Material to process section start

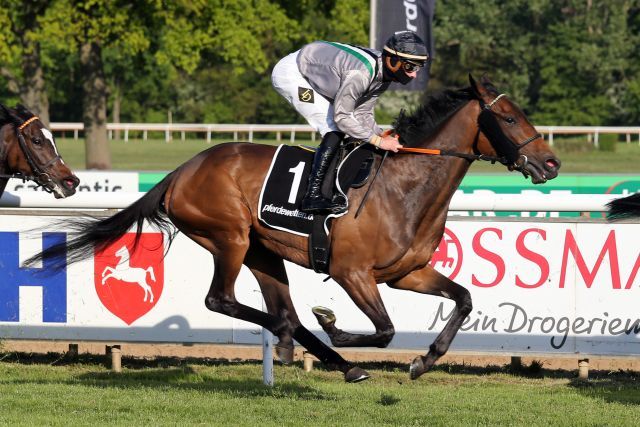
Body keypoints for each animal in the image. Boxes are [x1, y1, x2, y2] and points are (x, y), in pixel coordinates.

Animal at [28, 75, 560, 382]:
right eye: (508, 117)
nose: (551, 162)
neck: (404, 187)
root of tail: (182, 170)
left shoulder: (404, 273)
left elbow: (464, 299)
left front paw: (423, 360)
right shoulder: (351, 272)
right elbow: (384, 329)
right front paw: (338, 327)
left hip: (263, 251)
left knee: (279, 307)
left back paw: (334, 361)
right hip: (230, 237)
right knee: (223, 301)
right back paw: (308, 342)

Material to process section end

Problem requirements -
Extract the lines above from the one containing "left knee: (279, 307)" to the last line, both included, exactly as written.

Task result -
left knee: (279, 307)
left back paw: (334, 361)
right hip: (230, 237)
right knee: (223, 301)
right back paw: (308, 342)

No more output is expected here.